• _Exercise goal_
Return the text of each record below unchanged, line for line, and leave the pictures out of your answer.

(Data shown Opens)

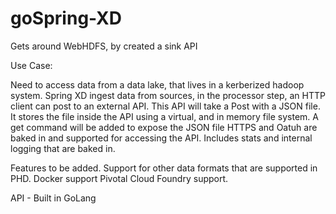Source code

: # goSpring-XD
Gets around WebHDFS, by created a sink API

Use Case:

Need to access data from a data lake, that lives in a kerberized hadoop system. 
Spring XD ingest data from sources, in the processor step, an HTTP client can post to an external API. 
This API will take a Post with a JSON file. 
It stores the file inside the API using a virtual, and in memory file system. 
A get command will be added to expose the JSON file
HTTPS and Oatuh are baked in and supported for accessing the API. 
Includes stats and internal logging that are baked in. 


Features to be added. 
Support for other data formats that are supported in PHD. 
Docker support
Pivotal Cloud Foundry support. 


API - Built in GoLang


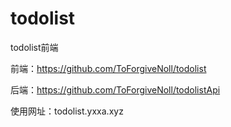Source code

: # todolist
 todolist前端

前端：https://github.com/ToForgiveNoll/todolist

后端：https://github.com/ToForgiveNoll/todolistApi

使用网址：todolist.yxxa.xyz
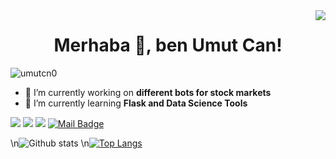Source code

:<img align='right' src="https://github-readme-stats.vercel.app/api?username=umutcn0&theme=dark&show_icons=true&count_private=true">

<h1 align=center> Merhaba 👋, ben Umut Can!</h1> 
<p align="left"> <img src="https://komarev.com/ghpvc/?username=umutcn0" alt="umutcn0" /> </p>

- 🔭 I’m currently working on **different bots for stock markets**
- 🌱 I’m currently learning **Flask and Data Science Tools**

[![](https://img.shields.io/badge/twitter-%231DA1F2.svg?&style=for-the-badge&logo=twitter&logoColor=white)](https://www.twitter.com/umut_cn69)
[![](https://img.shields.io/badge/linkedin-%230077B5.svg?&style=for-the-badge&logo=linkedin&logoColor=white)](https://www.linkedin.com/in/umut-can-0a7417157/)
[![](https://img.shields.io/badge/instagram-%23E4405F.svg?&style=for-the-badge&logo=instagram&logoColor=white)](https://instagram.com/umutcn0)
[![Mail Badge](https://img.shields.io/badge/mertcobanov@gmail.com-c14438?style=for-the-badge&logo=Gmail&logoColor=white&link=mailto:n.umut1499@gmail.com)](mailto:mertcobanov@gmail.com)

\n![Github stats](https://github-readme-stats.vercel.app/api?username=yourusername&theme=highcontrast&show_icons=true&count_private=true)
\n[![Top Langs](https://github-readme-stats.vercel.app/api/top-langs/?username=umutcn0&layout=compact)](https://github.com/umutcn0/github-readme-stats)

(Data shown Closes)

• _Reply to the exercise_
Source code

: # goSpring-XD
Gets around WebHDFS, by created a sink API

Use Case:

Need to access data from a data lake, that lives in a kerberized hadoop system. 
Spring XD ingest data from sources, in the processor step, an HTTP client can post to an external API. 
This API will take a Post with a JSON file. 
It stores the file inside the API using a virtual, and in memory file system. 
A get command will be added to expose the JSON file
HTTPS and Oatuh are baked in and supported for accessing the API. 
Includes stats and internal logging that are baked in. 


Features to be added. 
Support for other data formats that are supported in PHD. 
Docker support
Pivotal Cloud Foundry support. 


API - Built in GoLang


Source code

: # todolist
 todolist前端

前端：https://github.com/ToForgiveNoll/todolist

后端：https://github.com/ToForgiveNoll/todolistApi

使用网址：todolist.yxxa.xyz
Source code

:<img align='right' src="https://github-readme-stats.vercel.app/api?username=umutcn0&theme=dark&show_icons=true&count_private=true">

<h1 align=center> Merhaba 👋, ben Umut Can!</h1> 
<p align="left"> <img src="https://komarev.com/ghpvc/?username=umutcn0" alt="umutcn0" /> </p>

- 🔭 I’m currently working on **different bots for stock markets**
- 🌱 I’m currently learning **Flask and Data Science Tools**

[![](https://img.shields.io/badge/twitter-%231DA1F2.svg?&style=for-the-badge&logo=twitter&logoColor=white)](https://www.twitter.com/umut_cn69)
[![](https://img.shields.io/badge/linkedin-%230077B5.svg?&style=for-the-badge&logo=linkedin&logoColor=white)](https://www.linkedin.com/in/umut-can-0a7417157/)
[![](https://img.shields.io/badge/instagram-%23E4405F.svg?&style=for-the-badge&logo=instagram&logoColor=white)](https://instagram.com/umutcn0)
[![Mail Badge](https://img.shields.io/badge/mertcobanov@gmail.com-c14438?style=for-the-badge&logo=Gmail&logoColor=white&link=mailto:n.umut1499@gmail.com)](mailto:mertcobanov@gmail.com)

\n![Github stats](https://github-readme-stats.vercel.app/api?username=yourusername&theme=highcontrast&show_icons=true&count_private=true)
\n[![Top Langs](https://github-readme-stats.vercel.app/api/top-langs/?username=umutcn0&layout=compact)](https://github.com/umutcn0/github-readme-stats)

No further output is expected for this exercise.